The Google Search Appliance has historically required Connectors to facilitate the indexing of non-HTTP content repositories. A Connector is a program that sits between the GSA and a repository, and pushes the GSA everything it needed to know to index the repository (including the content, metadata, and security information). A Connector can use any technique to interrogate the repository (APIs, database queries, etc.), and the Connector is wholly responsible for deciding what to send, and when.
But a new methodology is emerging. Google is transitioning from Connectors to Adaptors. You can read Google’s description of an Adaptor here. I’ll admit, I have read this a few times, and talked to Google engineers and my team members about it, but I didn’t immediately grasp the value. I am comfortable developing Connectors, so why change?
Last week I was speaking to a group of prospective GSA customers at Google HQ. While I was taking some Q&A from the audience, it clicked. Someone asked me how connectors keeps track of new, updated, or deleted items to ensure the GSA is in sync with a repository. I mentioned that our Connectors either rely on an API that will stream us those events, or the Connector maintains a snapshot of the repository’s current state and does a periodic comparison to figure out if anything has changed.

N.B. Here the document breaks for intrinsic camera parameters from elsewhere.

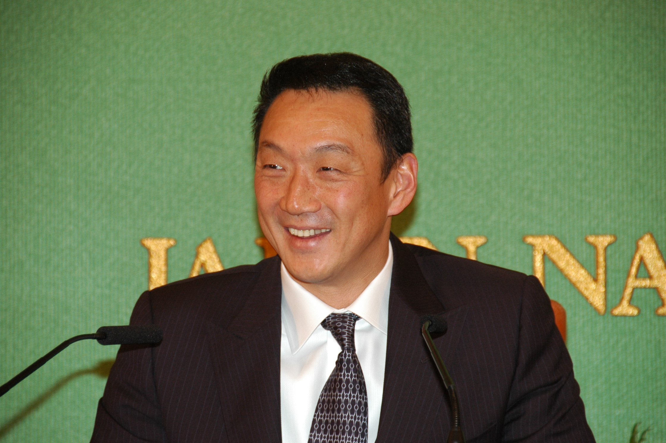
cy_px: 222
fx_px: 4712
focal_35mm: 255
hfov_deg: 8.1
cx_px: 333
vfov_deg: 5.4
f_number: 5.6
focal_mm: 170
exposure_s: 1/60
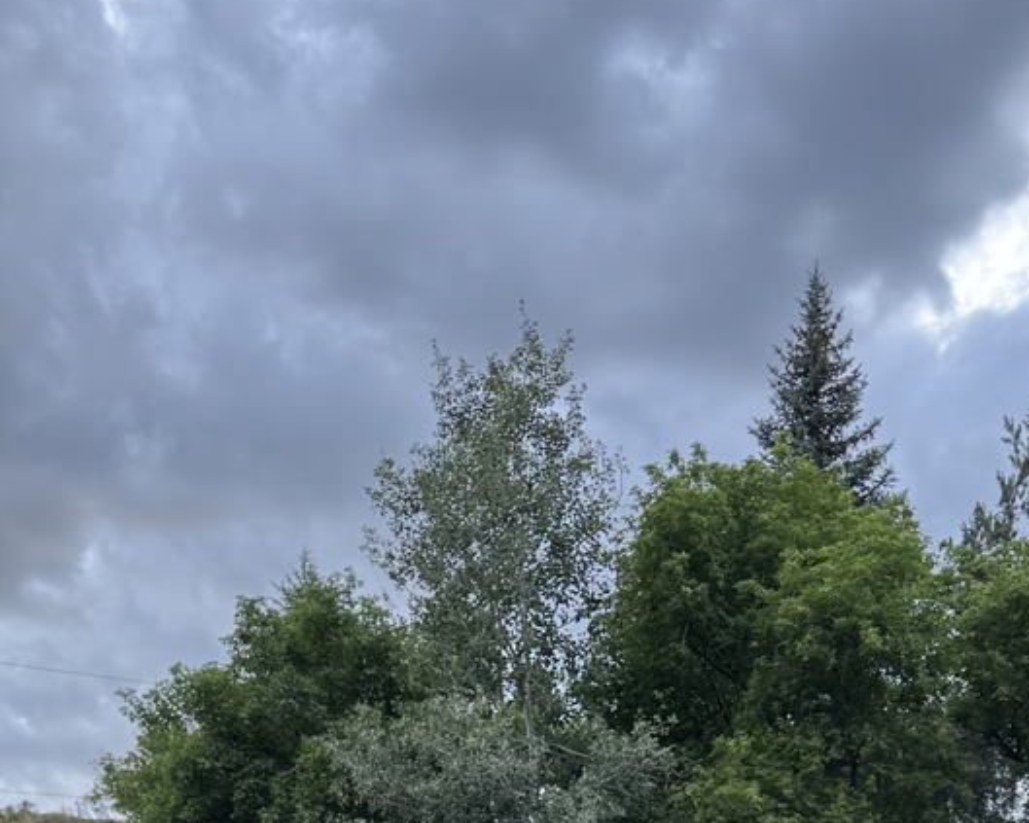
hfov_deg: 27.7
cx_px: 685
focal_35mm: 68
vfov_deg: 18.8
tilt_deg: +2.5
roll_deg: -0.5
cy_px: 1356
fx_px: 2071
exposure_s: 1/176
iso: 64
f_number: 1.78
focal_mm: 6.76
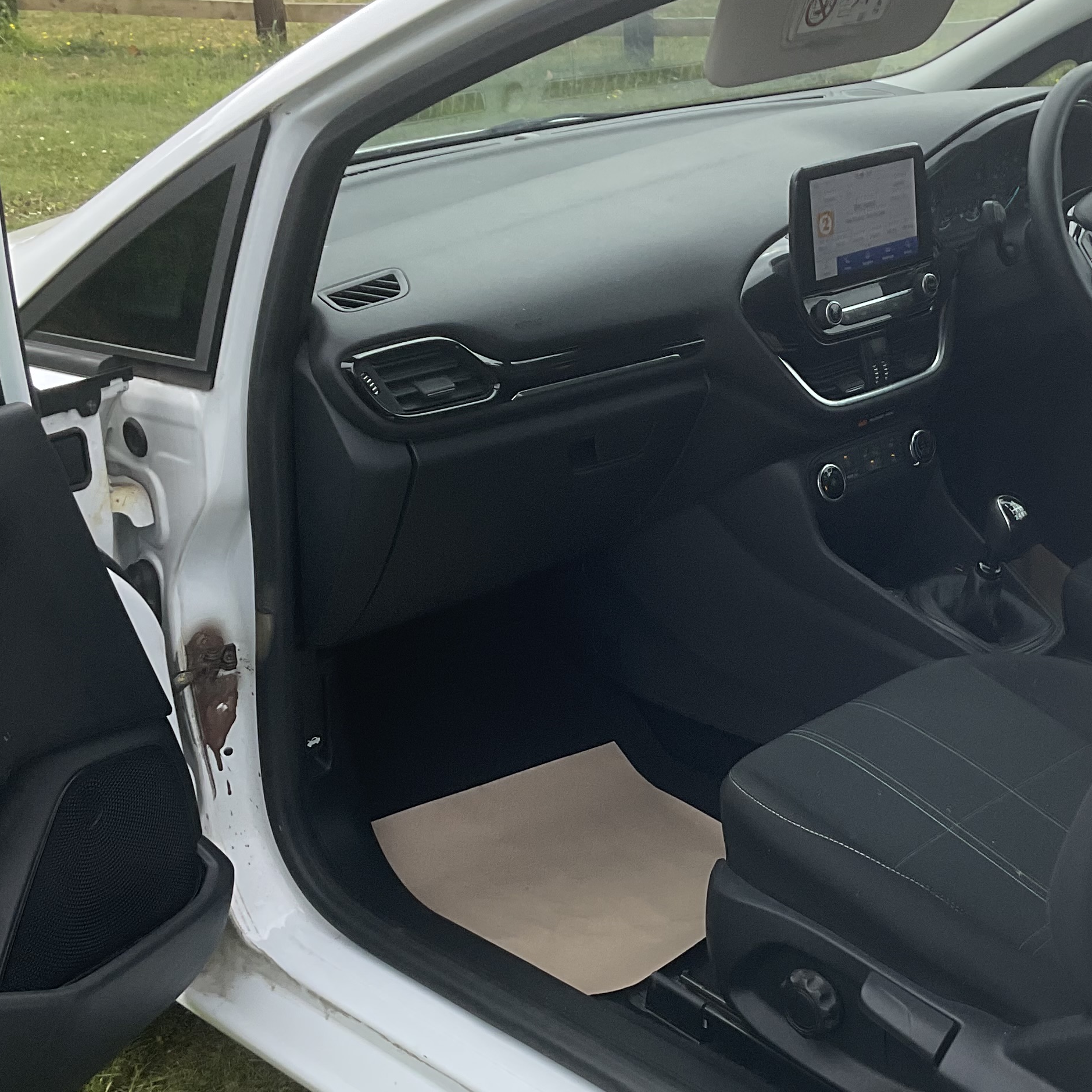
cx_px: 769
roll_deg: +0.2
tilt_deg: -23.3
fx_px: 1963
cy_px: 641
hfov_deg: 30.7
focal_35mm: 55
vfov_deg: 31.0
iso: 16
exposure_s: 1/842
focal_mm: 3
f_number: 1.8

I mentioned that this was a unique problem for Connectors. We know that Google’s web spiders (Googlebots) have crawled the web for almost 2 decades. The web spider periodically revisits pages to check for changes, and if a page disappears, it removes it from the search index. To be fair, that process can have some lag, and webmasters have been given new tools to make that process snappier, but it is very simple from the site-owner’s perspective.
That’s when I had my light-bulb moment – Adaptors are the webification of non-HTTP content repositories. Adaptors can make any content repository look and feel like a website. The GSA’s crawler takes over most of the burden of maintaining state, checking for changes, and removing pages that are no longer in the repository.
You can read through the Adaptor documentation to learn more about how this is accomplished, but the short version is that an Adaptor is a cap that sits on top of a content repository and exposes its content through standard HTTP conventions. The GSA makes GET requests to URLs exposed by the Adaptor. A 200 (OK) response returns the content that should be indexed, including documents like PDFs or Word files. Metadata and ACL’s are conveyed through special HTTP Headers in the response. A 404 (Not Found) response means the content is gone and should be removed from the index. The GSA crawler can send if-modified-since request headers, giving the Adaptor the opportunity to return a 304 (Not Modified) response to indicate the document has not changed.
The idea is elegant and simple because it matches the web crawling paradigm we have had for decades. And Adaptor performance can easily exceed that of a traditional Connector. Connectors are single-threaded pipes that push a serial stream of documents to GSA. Adaptors can take advantage of the full multi-threaded capability of the GSA’s web crawler, which can fetch many documents at a time.
Adaptors also have a few extra capabilities to solve the lag problem typically associated with web spiders. Adaptors can push to the GSA lists of URLs that need to be (re)crawled right away. The GSA will move those URLs to the top of the queue and process them as quickly as possible. If an Adaptor notices that a document has been deleted from a repository, it can use this mechanism to have the GSA recrawl the page immediately, which will yield a 404 (Not Found) response, and the document will be removed from the index. Adaptors are not required to do this, though. The GSA crawler will periodically revisit all URLs and find those 404 in due time. Without any extra coding, Adaptors offer a self-healing approach just like we have come to expect for website crawling.